** Opening Data records block **
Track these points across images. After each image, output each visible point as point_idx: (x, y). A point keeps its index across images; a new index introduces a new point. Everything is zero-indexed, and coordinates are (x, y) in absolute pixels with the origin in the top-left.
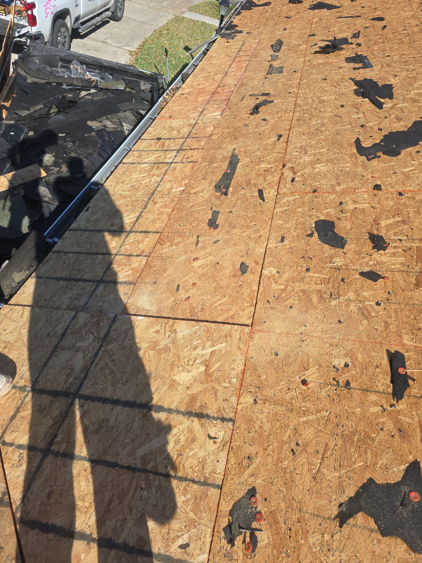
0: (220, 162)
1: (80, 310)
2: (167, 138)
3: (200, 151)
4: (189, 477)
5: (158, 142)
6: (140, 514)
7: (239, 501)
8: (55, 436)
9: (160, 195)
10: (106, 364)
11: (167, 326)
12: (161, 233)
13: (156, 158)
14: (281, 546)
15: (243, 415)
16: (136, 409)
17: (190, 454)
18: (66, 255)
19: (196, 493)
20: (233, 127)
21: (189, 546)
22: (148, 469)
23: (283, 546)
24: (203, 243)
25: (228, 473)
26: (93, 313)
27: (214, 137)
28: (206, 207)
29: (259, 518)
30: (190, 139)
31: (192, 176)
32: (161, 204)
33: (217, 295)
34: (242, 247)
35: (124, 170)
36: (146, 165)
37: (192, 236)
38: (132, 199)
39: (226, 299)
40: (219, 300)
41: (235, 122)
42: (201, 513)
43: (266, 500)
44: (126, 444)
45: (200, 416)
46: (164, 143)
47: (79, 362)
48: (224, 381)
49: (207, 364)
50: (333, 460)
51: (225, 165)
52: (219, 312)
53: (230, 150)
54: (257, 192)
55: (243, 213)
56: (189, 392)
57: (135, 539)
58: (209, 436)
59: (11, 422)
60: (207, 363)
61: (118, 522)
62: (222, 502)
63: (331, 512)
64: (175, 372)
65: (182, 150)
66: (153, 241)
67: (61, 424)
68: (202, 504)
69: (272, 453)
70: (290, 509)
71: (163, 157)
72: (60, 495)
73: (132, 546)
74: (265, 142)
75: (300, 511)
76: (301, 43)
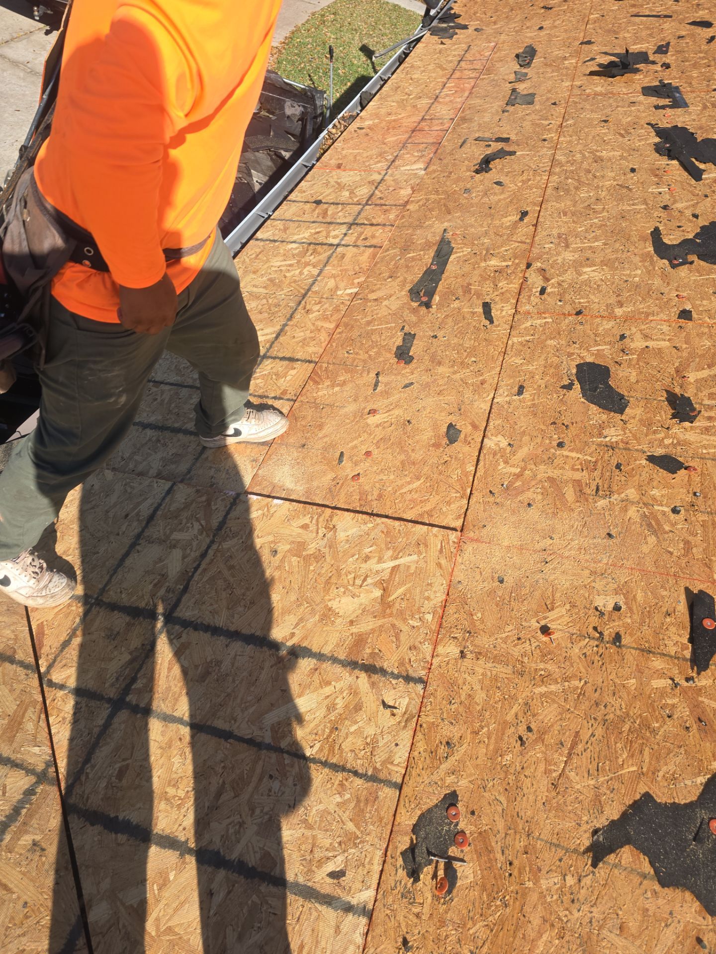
0: (421, 250)
1: (179, 480)
2: (332, 201)
3: (388, 229)
4: (348, 766)
5: (316, 207)
6: (266, 817)
7: (429, 811)
8: (134, 680)
9: (316, 299)
10: (220, 572)
11: (321, 519)
12: (316, 363)
13: (312, 234)
14: (495, 889)
15: (442, 675)
16: (265, 649)
17: (352, 729)
18: (157, 387)
19: (359, 793)
20: (445, 192)
21: (344, 876)
22: (282, 747)
23: (498, 888)
24: (385, 386)
25: (413, 765)
26: (200, 488)
27: (410, 207)
28: (393, 325)
29: (461, 841)
30: (371, 207)
31: (371, 271)
32: (318, 313)
33: (406, 475)
34: (451, 398)
35: (258, 250)
36: (294, 246)
37: (369, 372)
38: (270, 301)
39: (419, 483)
40: (409, 483)
41: (448, 183)
42: (366, 825)
43: (473, 813)
44: (248, 704)
45: (370, 669)
46: (327, 209)
47: (175, 564)
48: (413, 616)
49: (385, 587)
50: (587, 759)
51: (428, 257)
52: (407, 502)
53: (438, 231)
54: (481, 307)
55: (456, 340)
56: (354, 630)
57: (258, 856)
58: (383, 702)
59: (62, 651)
60: (385, 585)
61: (230, 826)
62: (402, 810)
63: (579, 842)
64: (331, 595)
65: (357, 224)
66: (301, 376)
67: (143, 663)
68: (368, 810)
69: (486, 740)
70: (512, 831)
71: (324, 233)
72: (139, 774)
73: (253, 867)
74: (498, 222)
75: (528, 835)
76: (567, 55)
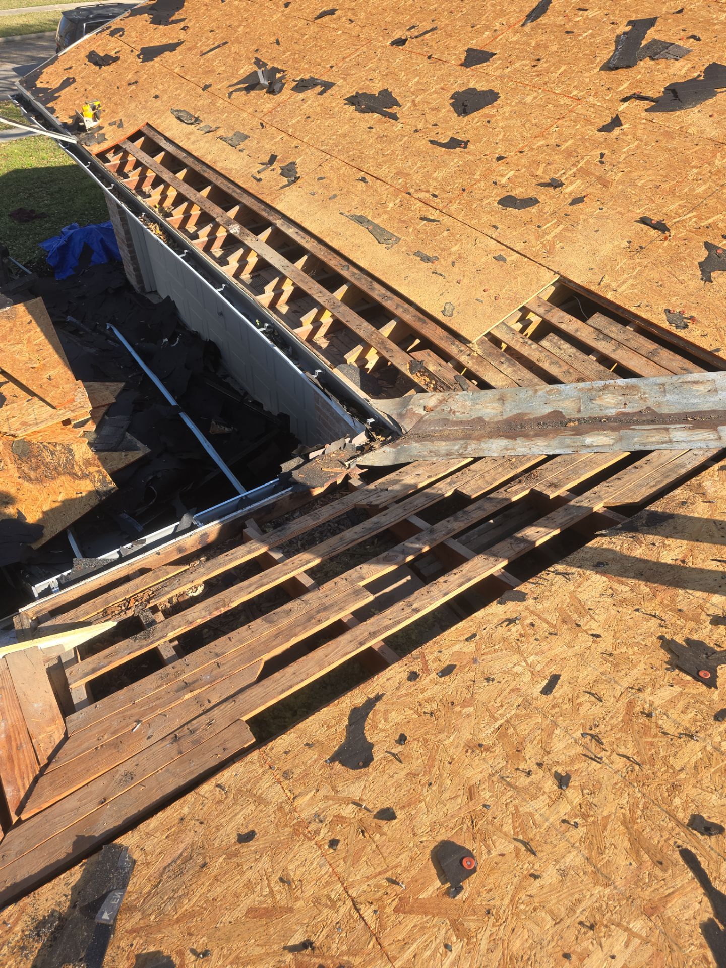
24: (445, 272)
28: (402, 256)
29: (683, 312)
43: (675, 307)
50: (678, 272)
53: (338, 216)
63: (702, 283)
69: (653, 295)
75: (692, 295)
76: (210, 101)
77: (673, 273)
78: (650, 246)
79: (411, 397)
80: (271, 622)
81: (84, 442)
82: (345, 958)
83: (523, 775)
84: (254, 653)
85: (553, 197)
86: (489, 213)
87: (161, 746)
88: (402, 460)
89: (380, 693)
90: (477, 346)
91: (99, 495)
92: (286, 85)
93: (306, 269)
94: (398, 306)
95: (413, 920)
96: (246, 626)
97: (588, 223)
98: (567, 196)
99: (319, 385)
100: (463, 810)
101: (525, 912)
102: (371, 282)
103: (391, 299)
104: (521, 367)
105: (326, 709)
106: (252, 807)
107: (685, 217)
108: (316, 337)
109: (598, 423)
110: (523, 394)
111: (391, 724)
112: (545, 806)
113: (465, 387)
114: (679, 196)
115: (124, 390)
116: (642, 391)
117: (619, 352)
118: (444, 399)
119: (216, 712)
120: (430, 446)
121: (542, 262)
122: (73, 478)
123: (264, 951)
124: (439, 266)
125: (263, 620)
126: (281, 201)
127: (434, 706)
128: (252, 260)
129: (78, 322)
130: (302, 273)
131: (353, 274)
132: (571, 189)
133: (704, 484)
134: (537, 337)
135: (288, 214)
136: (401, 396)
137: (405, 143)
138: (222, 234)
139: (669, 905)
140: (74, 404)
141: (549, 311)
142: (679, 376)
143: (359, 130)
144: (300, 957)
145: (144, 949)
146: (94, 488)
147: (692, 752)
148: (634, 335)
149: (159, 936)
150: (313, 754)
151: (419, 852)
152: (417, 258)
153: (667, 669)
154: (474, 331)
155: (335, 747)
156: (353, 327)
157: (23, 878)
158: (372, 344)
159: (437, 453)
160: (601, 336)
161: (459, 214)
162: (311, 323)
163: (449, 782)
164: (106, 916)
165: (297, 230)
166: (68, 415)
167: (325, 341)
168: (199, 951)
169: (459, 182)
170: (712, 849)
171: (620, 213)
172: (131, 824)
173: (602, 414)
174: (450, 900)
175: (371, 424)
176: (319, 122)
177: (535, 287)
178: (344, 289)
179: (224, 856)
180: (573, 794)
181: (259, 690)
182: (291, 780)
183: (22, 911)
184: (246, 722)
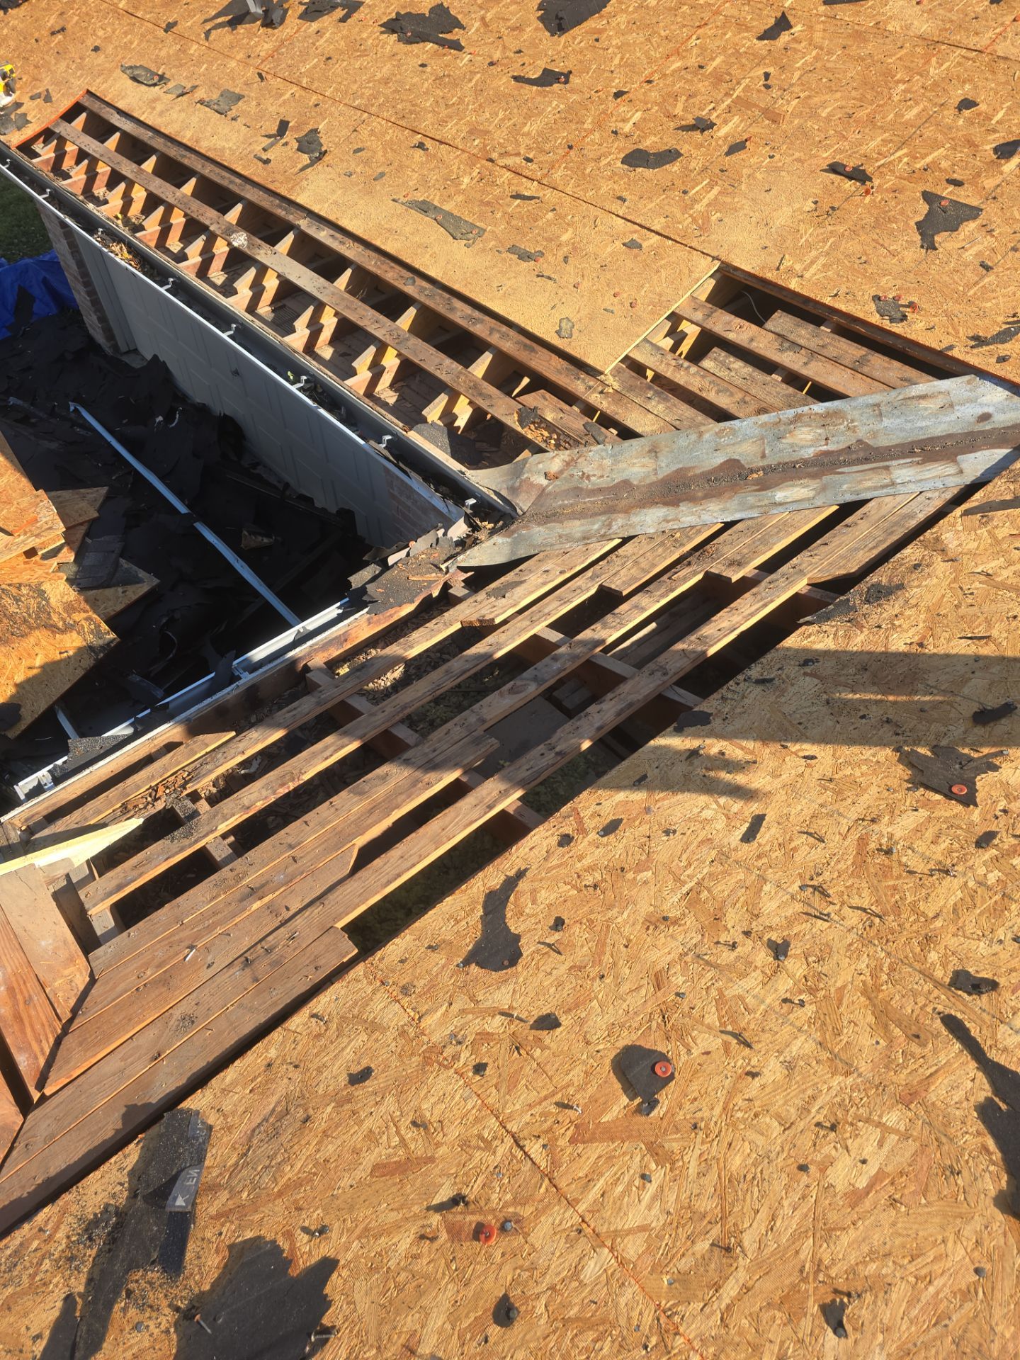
24: (556, 274)
28: (491, 256)
43: (887, 291)
50: (887, 240)
54: (515, 200)
63: (923, 252)
75: (910, 272)
76: (178, 47)
77: (881, 241)
78: (846, 205)
79: (525, 461)
80: (361, 793)
81: (60, 578)
82: (511, 1210)
83: (725, 949)
84: (342, 837)
85: (702, 146)
86: (610, 178)
87: (228, 975)
88: (522, 553)
89: (523, 868)
90: (611, 377)
91: (94, 651)
92: (290, 12)
93: (352, 289)
94: (492, 330)
95: (595, 1151)
96: (327, 803)
97: (754, 179)
98: (720, 142)
99: (391, 458)
100: (650, 1003)
101: (744, 1120)
102: (449, 299)
103: (482, 321)
104: (676, 401)
105: (450, 898)
106: (364, 1037)
107: (892, 158)
108: (379, 388)
109: (790, 471)
110: (683, 441)
111: (542, 906)
112: (758, 985)
113: (600, 439)
114: (881, 127)
115: (108, 498)
116: (849, 417)
117: (813, 365)
118: (573, 460)
119: (299, 921)
120: (558, 529)
121: (693, 245)
122: (53, 632)
123: (400, 1216)
124: (545, 266)
125: (350, 792)
126: (303, 190)
127: (598, 876)
128: (271, 284)
129: (26, 405)
130: (347, 296)
131: (422, 290)
132: (726, 130)
133: (943, 537)
134: (696, 356)
135: (316, 208)
136: (510, 462)
137: (476, 84)
138: (221, 249)
139: (933, 1088)
140: (38, 525)
141: (709, 316)
142: (898, 391)
143: (406, 71)
144: (450, 1217)
145: (239, 1236)
146: (84, 644)
147: (949, 892)
148: (832, 339)
149: (257, 1217)
150: (439, 959)
151: (595, 1065)
152: (512, 256)
153: (908, 789)
154: (605, 357)
155: (468, 945)
156: (431, 369)
157: (58, 1170)
158: (461, 390)
159: (569, 538)
160: (786, 345)
161: (567, 184)
162: (369, 369)
163: (627, 971)
164: (180, 1202)
165: (332, 232)
166: (32, 543)
167: (392, 393)
168: (313, 1228)
169: (562, 137)
170: (984, 1011)
171: (799, 160)
172: (200, 1081)
173: (795, 457)
174: (643, 1118)
175: (473, 506)
176: (345, 63)
177: (686, 282)
178: (411, 312)
179: (333, 1104)
180: (795, 965)
181: (356, 885)
182: (413, 996)
183: (64, 1212)
184: (342, 929)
** Closing Data records block **
— Task statement —
Beginning with the line above that contains "160: (601, 336)", copy each line exactly up to and including the line that contains "183: (22, 911)", and go no further.

— Answer to this problem —
160: (601, 336)
161: (459, 214)
162: (311, 323)
163: (449, 782)
164: (106, 916)
165: (297, 230)
166: (68, 415)
167: (325, 341)
168: (199, 951)
169: (459, 182)
170: (712, 849)
171: (620, 213)
172: (131, 824)
173: (602, 414)
174: (450, 900)
175: (371, 424)
176: (319, 122)
177: (535, 287)
178: (344, 289)
179: (224, 856)
180: (573, 794)
181: (259, 690)
182: (291, 780)
183: (22, 911)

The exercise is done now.